======== PASSAGE PROVIDED

| Ed Dykhuizen |

Joe plays on glorious 35mm at the Trylon Cinema from Sunday, May 4th, through Tuesday, May 6th. For tickets, showtimes, and other series information, visit trylon.org.
In 1967, American studio executives were adrift. Their main target demographic was the legion of young baby boomers who had the most time and money to burn on movies. The decision-makers in Hollywood were all old straight white men (of course), and they had no idea what young people wanted to see. Executives were stuck in their usual MO of greenlighting stories that they found appealing and/or mimicking what had worked before. Results had been bad for several years, but the box office numbers of 1967 really hit home that the old ways weren’t working anymore.
20th Century Fox pinned its hopes to Dr. Doolittle, an attempt to copy the massive success of The Sound of Music two years prior. Dr. Doolittle was a critical and commercial flop, but corrupt processes got it a bunch of Oscar nominations anyway. To everyone’s surprise, the number one box-office champion of 1967 proved to be the oddball comedy/drama The Graduate.

================
======== INFORMATION PROVIDED

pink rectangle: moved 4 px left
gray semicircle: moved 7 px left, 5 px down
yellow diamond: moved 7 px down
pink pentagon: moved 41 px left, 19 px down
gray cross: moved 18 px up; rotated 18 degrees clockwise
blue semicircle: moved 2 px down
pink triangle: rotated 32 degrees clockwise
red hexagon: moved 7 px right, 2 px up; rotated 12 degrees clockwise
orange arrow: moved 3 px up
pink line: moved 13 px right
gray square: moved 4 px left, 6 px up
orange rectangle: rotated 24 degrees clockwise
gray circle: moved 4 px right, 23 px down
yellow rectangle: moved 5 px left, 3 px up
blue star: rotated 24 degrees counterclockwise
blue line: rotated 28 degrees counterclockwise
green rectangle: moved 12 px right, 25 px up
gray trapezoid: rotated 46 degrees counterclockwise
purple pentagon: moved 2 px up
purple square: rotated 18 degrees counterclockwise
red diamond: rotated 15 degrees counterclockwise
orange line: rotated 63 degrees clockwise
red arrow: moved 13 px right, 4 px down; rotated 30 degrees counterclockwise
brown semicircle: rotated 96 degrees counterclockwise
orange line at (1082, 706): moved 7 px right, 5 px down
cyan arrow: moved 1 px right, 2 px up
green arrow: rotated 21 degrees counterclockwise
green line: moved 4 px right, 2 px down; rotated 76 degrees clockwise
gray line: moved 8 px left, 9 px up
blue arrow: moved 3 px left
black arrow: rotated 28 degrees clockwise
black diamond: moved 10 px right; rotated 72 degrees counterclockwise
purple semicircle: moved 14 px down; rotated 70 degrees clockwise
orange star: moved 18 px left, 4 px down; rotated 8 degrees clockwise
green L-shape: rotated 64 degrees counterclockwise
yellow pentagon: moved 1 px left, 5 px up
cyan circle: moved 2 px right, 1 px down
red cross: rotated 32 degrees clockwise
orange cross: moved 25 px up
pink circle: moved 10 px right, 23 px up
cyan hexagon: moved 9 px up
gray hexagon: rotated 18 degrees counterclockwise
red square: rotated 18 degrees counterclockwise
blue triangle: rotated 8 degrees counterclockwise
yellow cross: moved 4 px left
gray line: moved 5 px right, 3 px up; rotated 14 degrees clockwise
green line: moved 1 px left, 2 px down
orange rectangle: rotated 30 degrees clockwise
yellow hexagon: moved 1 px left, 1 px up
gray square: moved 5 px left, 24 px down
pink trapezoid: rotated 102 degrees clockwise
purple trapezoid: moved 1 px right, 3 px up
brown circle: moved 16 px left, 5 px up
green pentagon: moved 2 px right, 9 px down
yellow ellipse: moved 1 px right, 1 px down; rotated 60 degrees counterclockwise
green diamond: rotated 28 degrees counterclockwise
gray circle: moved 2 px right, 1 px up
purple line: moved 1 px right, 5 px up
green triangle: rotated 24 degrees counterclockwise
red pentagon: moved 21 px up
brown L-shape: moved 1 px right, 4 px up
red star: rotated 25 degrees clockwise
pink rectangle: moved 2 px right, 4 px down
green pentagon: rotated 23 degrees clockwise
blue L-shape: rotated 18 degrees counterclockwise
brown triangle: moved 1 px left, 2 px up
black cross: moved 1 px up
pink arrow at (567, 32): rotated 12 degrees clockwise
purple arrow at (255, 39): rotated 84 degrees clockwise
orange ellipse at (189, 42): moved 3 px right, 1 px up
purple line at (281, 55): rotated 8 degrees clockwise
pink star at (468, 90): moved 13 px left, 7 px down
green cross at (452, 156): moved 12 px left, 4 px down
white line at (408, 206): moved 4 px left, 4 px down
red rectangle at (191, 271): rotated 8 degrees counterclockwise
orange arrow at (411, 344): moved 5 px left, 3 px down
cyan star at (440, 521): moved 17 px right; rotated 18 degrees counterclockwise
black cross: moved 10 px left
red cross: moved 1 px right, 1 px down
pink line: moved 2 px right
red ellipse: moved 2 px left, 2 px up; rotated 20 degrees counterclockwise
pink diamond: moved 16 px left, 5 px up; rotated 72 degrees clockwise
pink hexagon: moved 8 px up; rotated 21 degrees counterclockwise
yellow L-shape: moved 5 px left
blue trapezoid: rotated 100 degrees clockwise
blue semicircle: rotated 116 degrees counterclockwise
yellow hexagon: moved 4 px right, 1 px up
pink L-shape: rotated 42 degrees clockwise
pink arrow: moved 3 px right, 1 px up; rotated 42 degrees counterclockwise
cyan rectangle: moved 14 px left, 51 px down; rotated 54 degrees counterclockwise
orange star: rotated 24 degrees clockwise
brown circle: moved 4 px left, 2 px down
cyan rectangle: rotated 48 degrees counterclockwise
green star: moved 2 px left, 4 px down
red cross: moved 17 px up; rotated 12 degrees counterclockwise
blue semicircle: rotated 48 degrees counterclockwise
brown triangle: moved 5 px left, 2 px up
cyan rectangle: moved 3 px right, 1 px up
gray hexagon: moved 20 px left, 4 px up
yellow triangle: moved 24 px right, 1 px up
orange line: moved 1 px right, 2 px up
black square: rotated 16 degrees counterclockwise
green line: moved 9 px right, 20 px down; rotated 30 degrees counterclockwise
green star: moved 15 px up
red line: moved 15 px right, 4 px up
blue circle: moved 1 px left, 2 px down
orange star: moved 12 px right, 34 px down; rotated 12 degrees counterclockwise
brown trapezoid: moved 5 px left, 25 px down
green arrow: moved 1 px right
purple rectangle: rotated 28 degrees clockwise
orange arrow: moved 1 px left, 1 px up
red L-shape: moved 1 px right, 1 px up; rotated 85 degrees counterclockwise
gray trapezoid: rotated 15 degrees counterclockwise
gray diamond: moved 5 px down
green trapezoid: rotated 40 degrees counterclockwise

================

According to the passage on Hollywood studios in 1967, which film was the number one box-office champion of that year?

The Graduate was the number one box-office champion of 1967.